The administration, unfortunately, continues to propose plans to continue planning and studies to initiate studies on a serious endangered species issue that’s been ongoing for 20 years. Real solutions to creating a scientifically-sound plan are clear. The plan must take seriously the removal of four dams on the lower Snake River; it must commit to spilling water over the dams to help out-migrating salmon; it must establish specific actions to combat the effects of climate change on salmon; it must apply the Endangered Species Act’s jeopardy standard for protecting imperiled species; and it must set a stakeholder table that will lead to substantive discussions on how all parties involved can be kept whole while recovering Idaho’s wild endangered salmon and steelhead.

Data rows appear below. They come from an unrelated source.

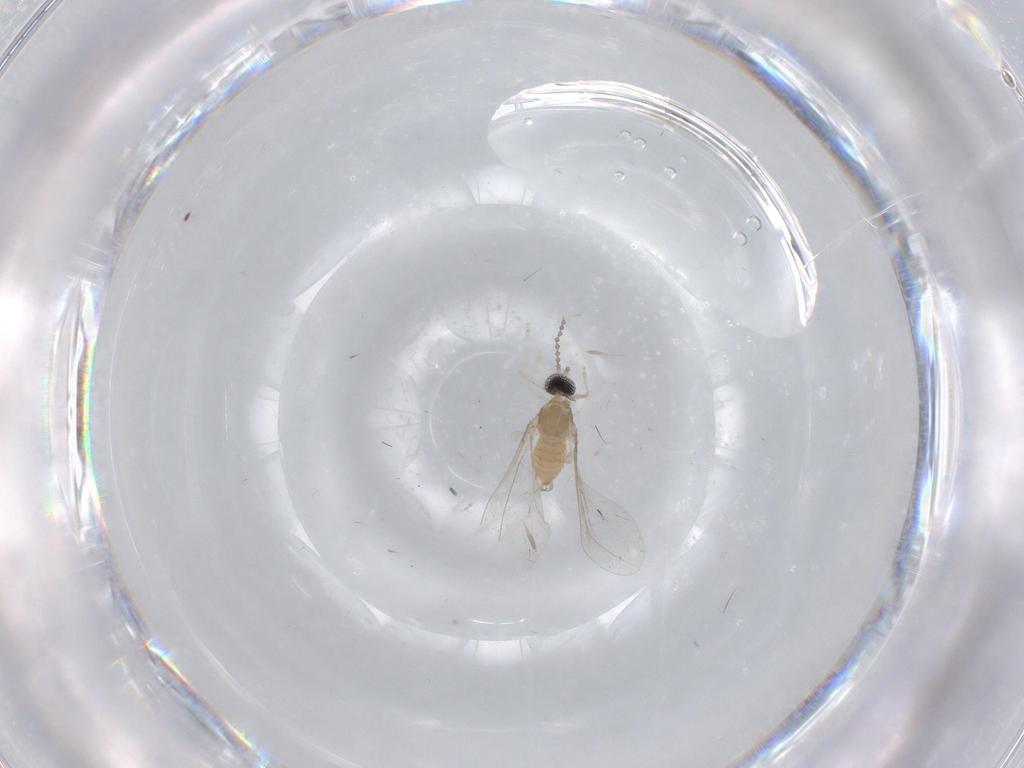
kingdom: Animalia
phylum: Arthropoda
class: Insecta
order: Diptera
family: Cecidomyiidae
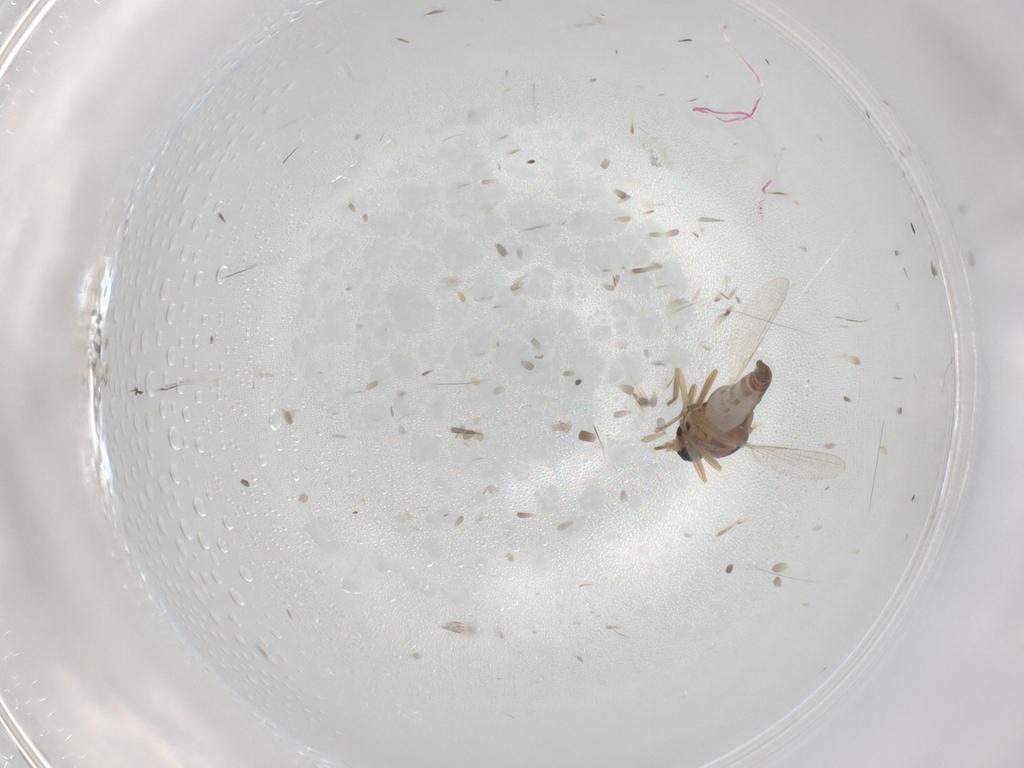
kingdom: Animalia
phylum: Arthropoda
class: Insecta
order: Diptera
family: Ceratopogonidae
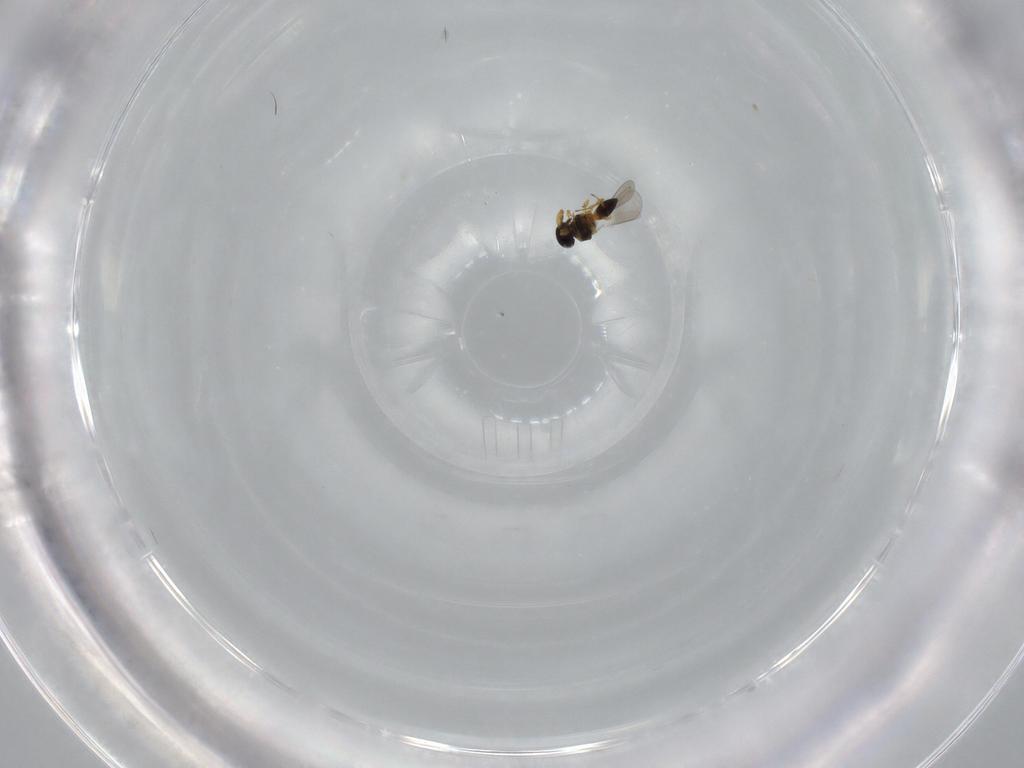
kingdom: Animalia
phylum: Arthropoda
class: Insecta
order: Hymenoptera
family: Platygastridae
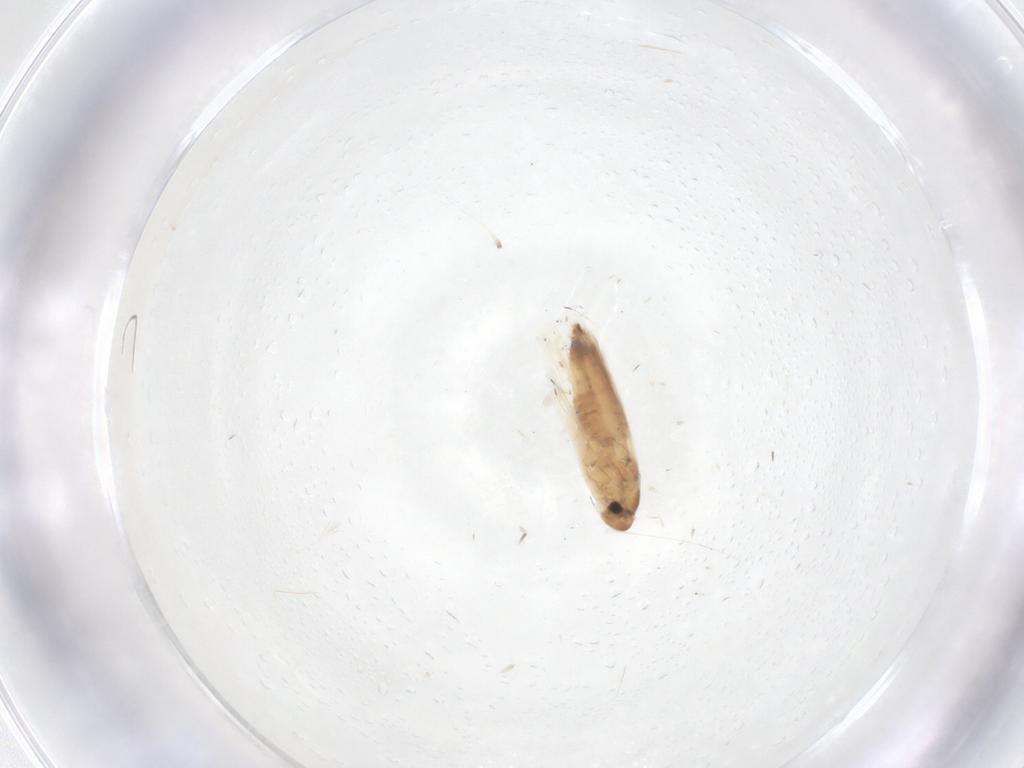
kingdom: Animalia
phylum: Arthropoda
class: Insecta
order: Lepidoptera
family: Heliozelidae
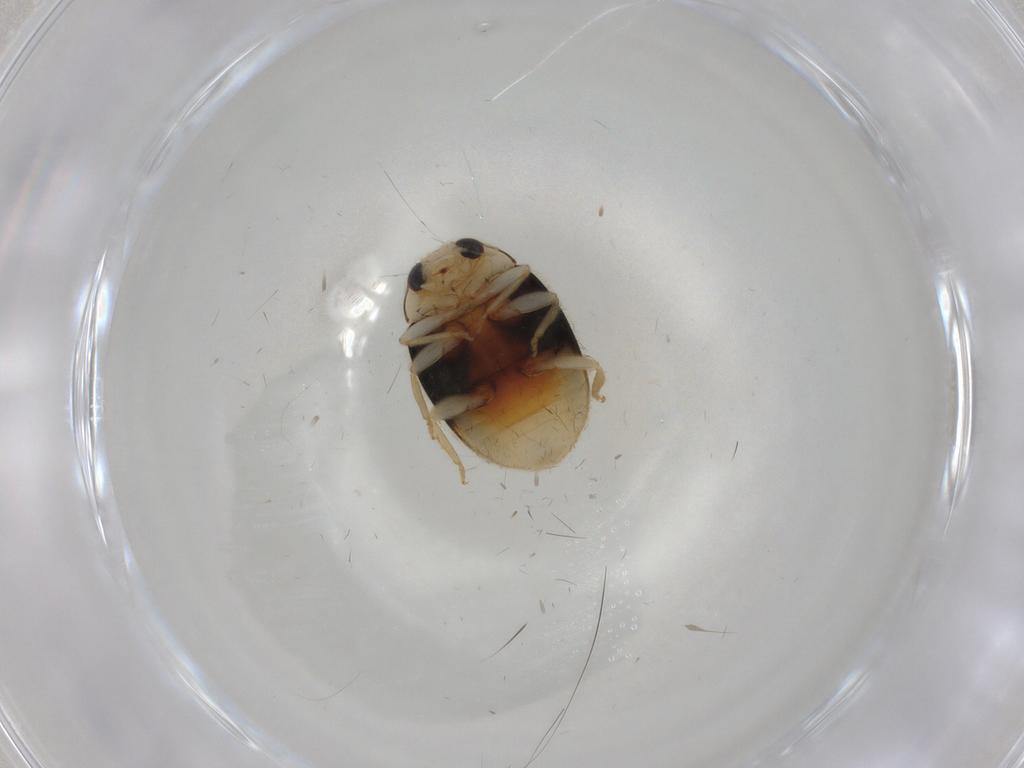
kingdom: Animalia
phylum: Arthropoda
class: Insecta
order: Coleoptera
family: Coccinellidae
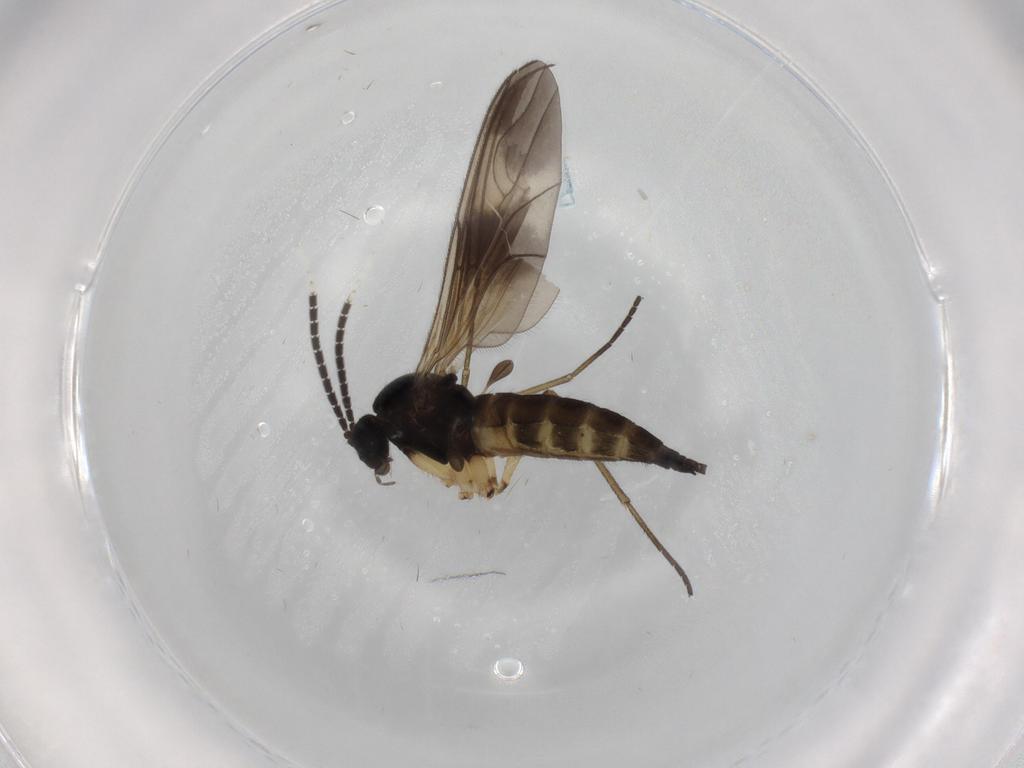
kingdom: Animalia
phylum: Arthropoda
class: Insecta
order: Diptera
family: Sciaridae
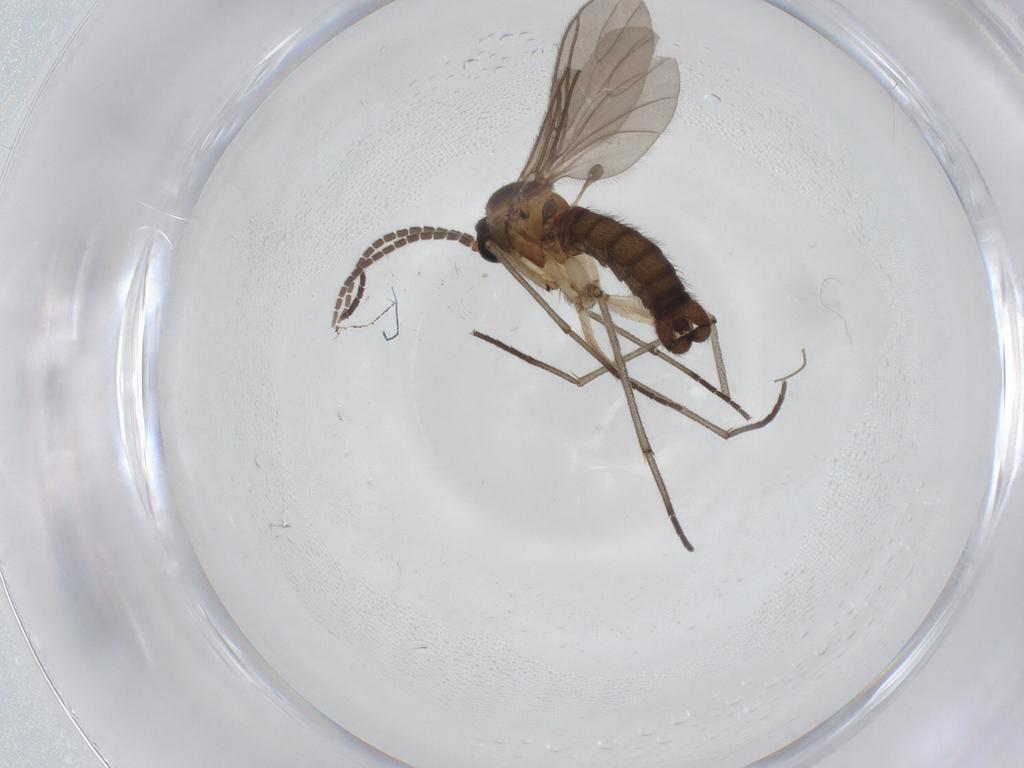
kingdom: Animalia
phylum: Arthropoda
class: Insecta
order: Diptera
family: Sciaridae
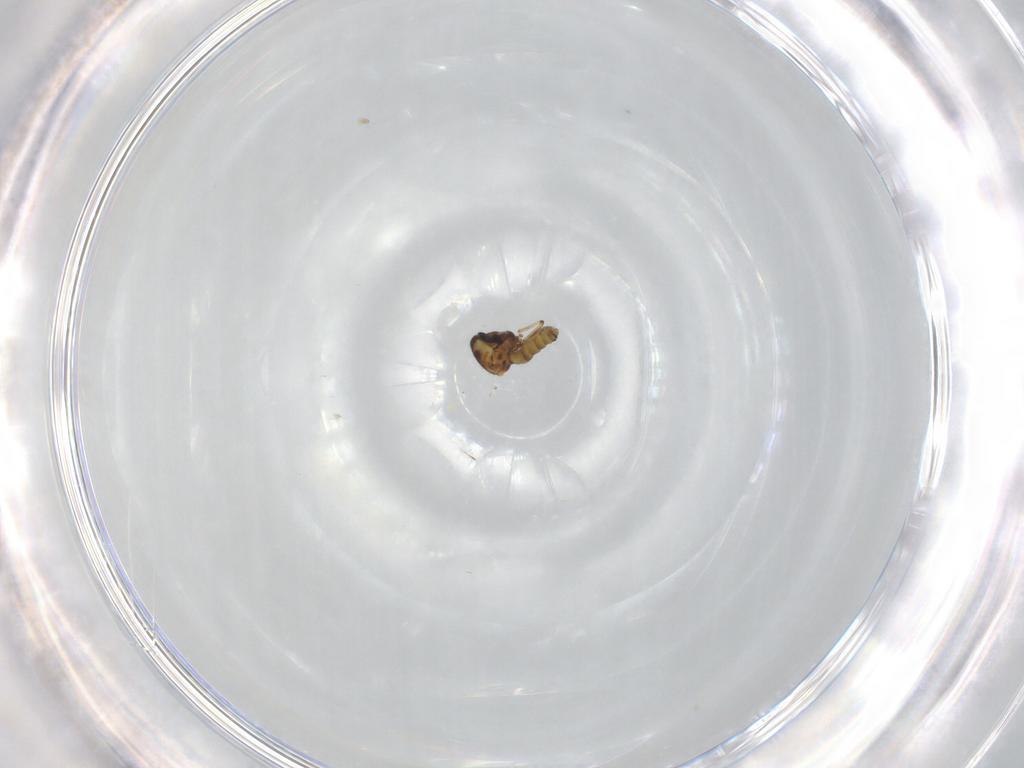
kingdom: Animalia
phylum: Arthropoda
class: Insecta
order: Diptera
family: Ceratopogonidae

“Sadly, this is just the latest in a long succession of missed opportunities,” Sedivy said. “These salmon are unique on a global scale and deserve our government’s immediate best efforts. This repackaged plan is a direct threat to our way of life in Idaho. It ignores the importance of salmon to our economy, fishing communities, healthy watersheds, healthy food source and our cultural and religious heritage. The people of Idaho deserve better.”
Sedivy said IRU and others are still anxiously anticipating more involvement from Idaho’s Congressional delegation. Last May, Sen. Mike Crapo, R-Idaho, expressed interest in supporting or leading a collaborative effort to bring stakeholders together to work on salmon recovery, with dam removal on the table. Similarly, Sen. Jim Risch, R-Idaho, has said he will work to bridge differences and seek common solutions.
“We’re still looking to our political leaders to step up and lead on this issue,” Sedivy said, “and we’re looking forward to regional discussions that will help put an end to this longstanding crisis. Now is the time to get these talks started.”